- THE DATA:
# # # # # # #
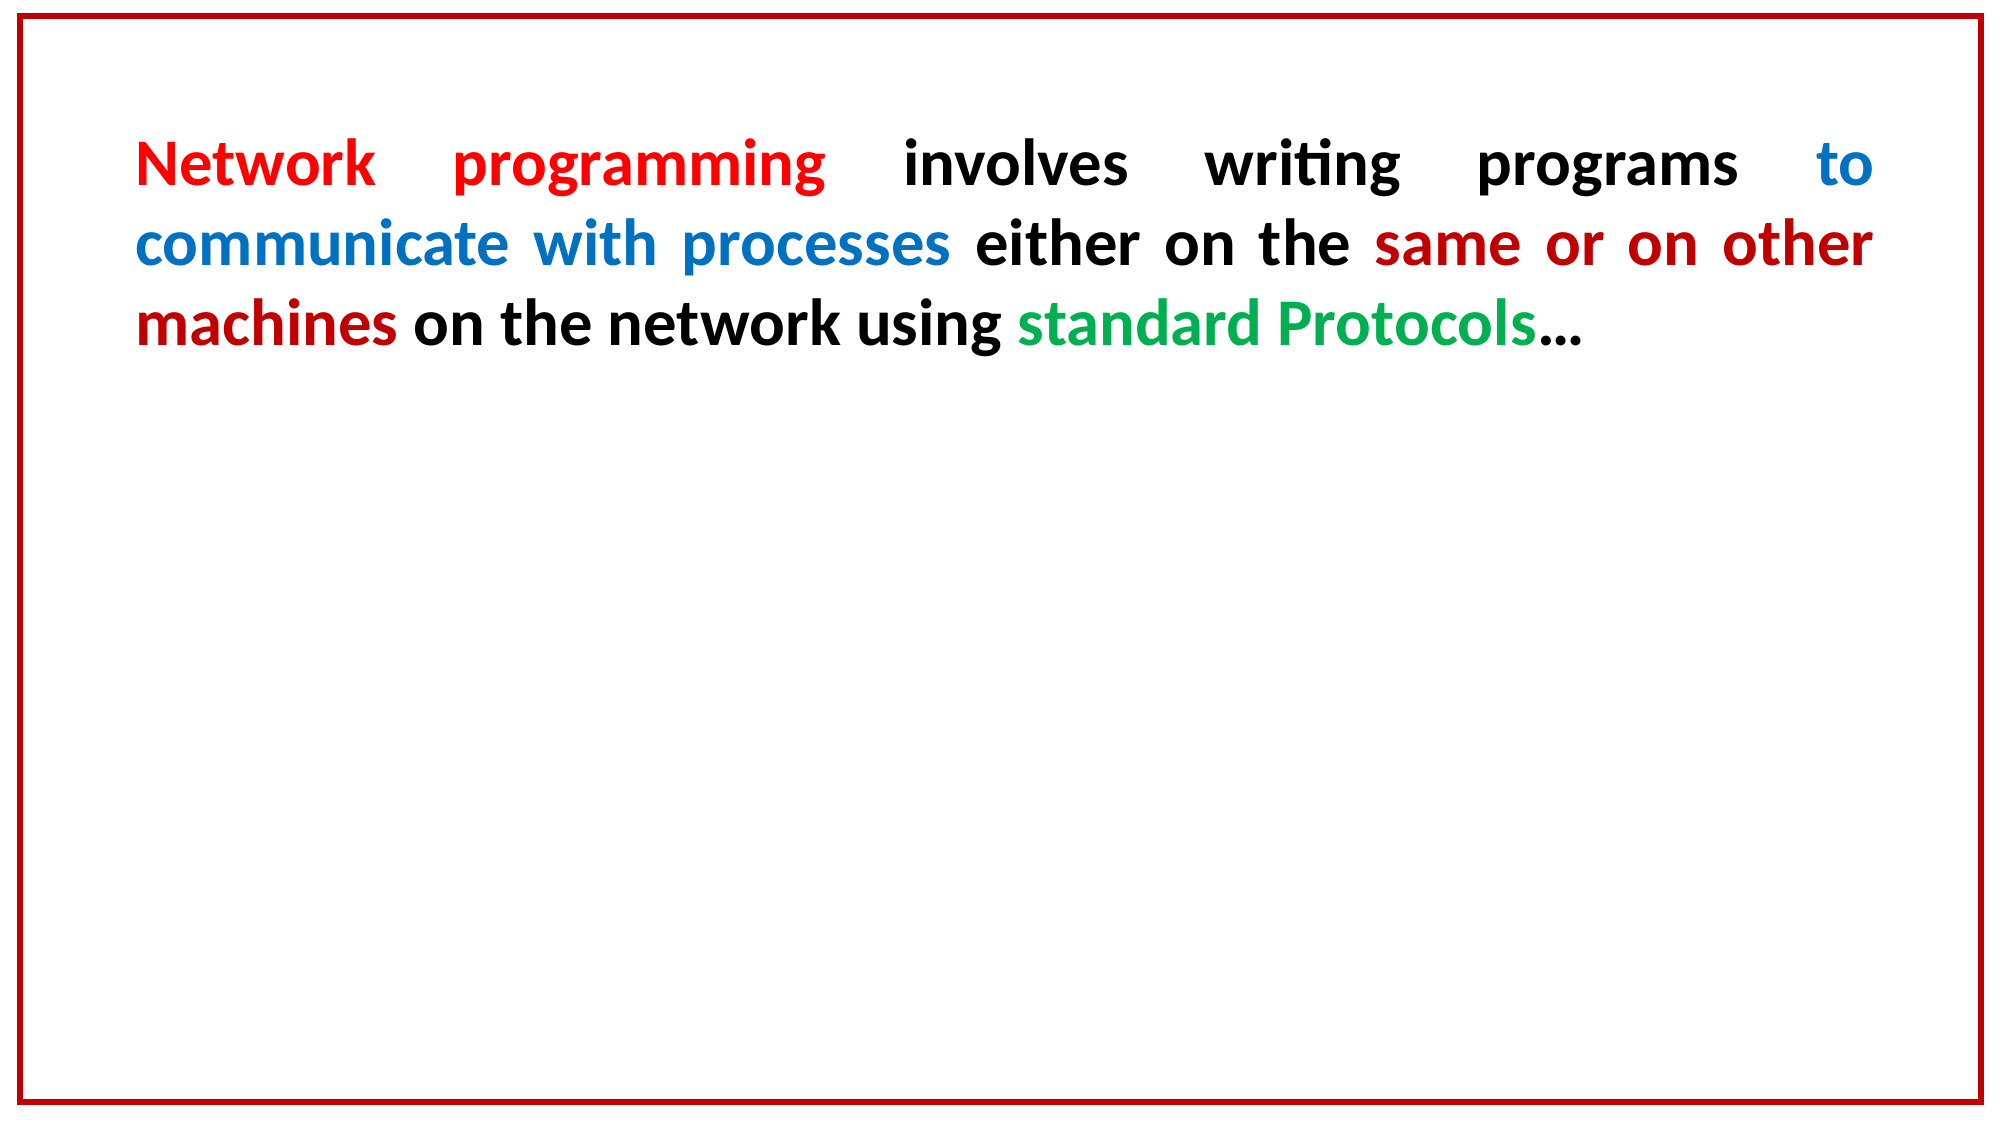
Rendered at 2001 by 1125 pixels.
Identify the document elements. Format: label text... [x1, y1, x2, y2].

text_box Network programming involves writing programs to communicate with processes either on the same or on other machines on the network using standard Protocols… [120, 111, 1890, 447]
text_box [19, 16, 1981, 1103]
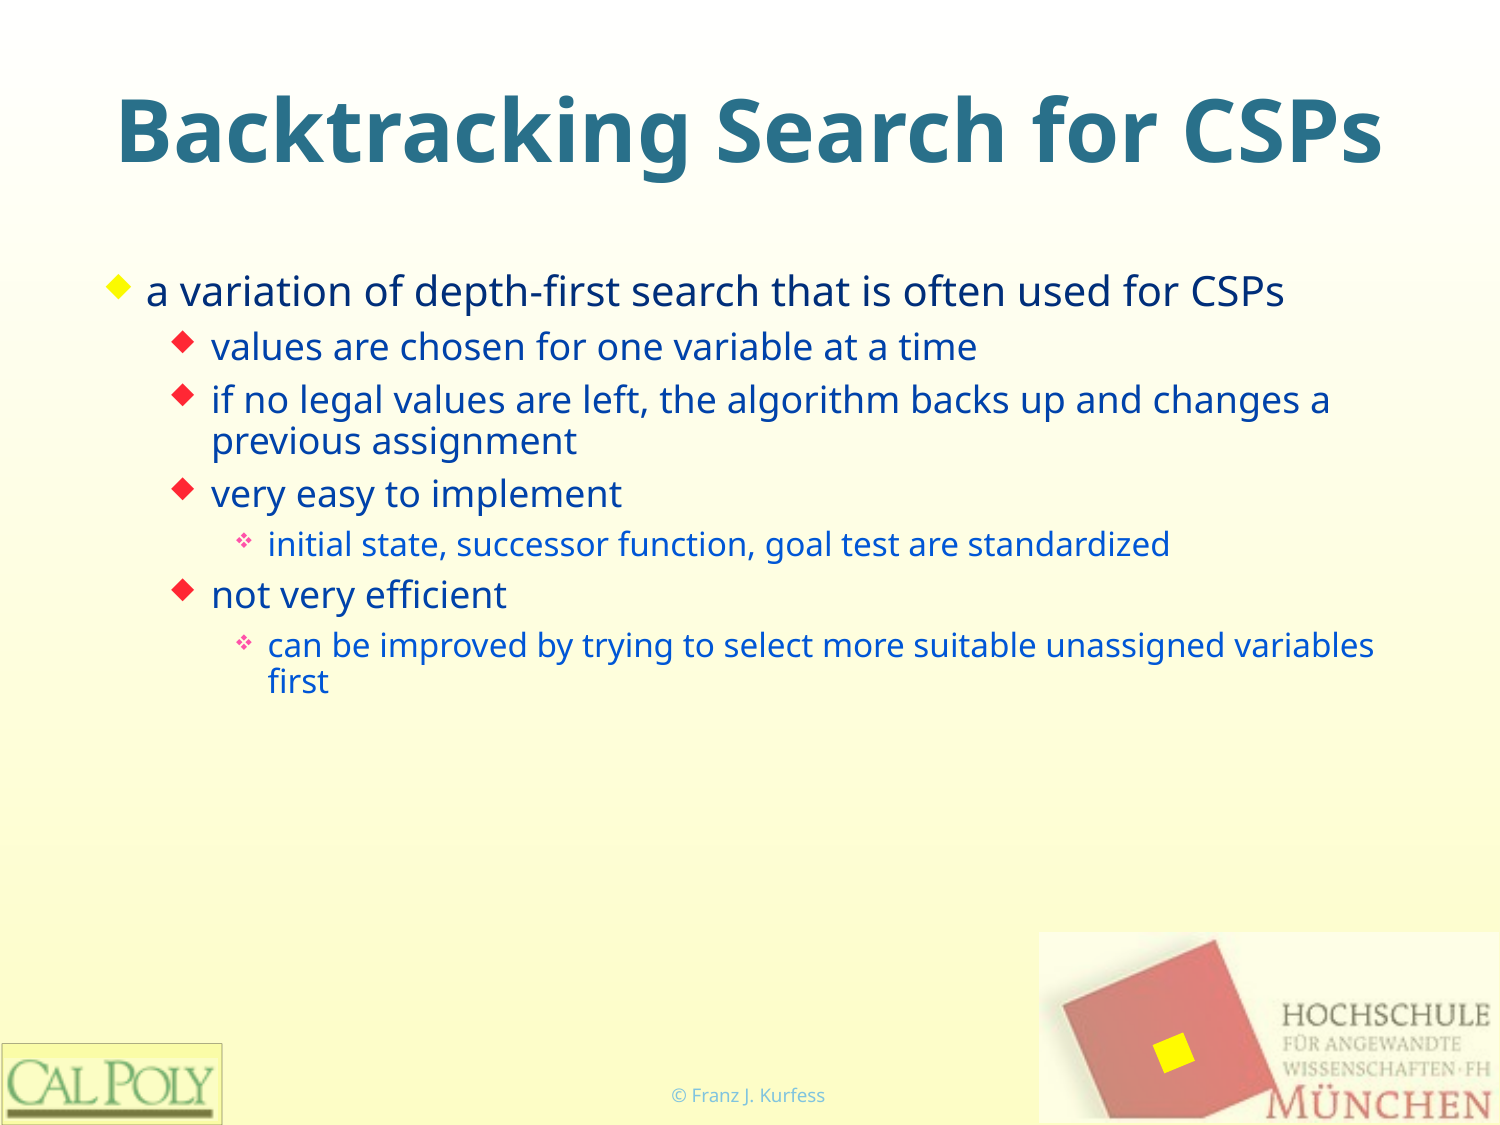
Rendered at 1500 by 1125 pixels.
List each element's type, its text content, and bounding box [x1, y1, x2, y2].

title Backtracking Search for CSPs [90, 0, 1410, 255]
text_box [1039, 932, 1499, 1123]
slide_number [1152, 1032, 1196, 1074]
list a variation of depth-first search that is often used for CSPs values are chosen for one variable at a time if no legal values are left, the algorithm backs up and changes a previous assignment very easy to implement initial state, successor function, goal test are standardized not very efficient can be improved by trying to select more suitable unassigned variables first [90, 264, 1410, 1049]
# # # # # # #
Return only the lines from the start of the data through the line that contains "Rendered at 1500 by 1125 pixels.", please, copying them exactly and omitting all pictures.

- YOUR RESPONSE:
Rendered at 2001 by 1125 pixels.
Identify the document elements. Format: label text... [x1, y1, x2, y2].

text_box Network programming involves writing programs to communicate with processes either on the same or on other machines on the network using standard Protocols… [120, 111, 1890, 447]
text_box [19, 16, 1981, 1103]
Rendered at 1500 by 1125 pixels.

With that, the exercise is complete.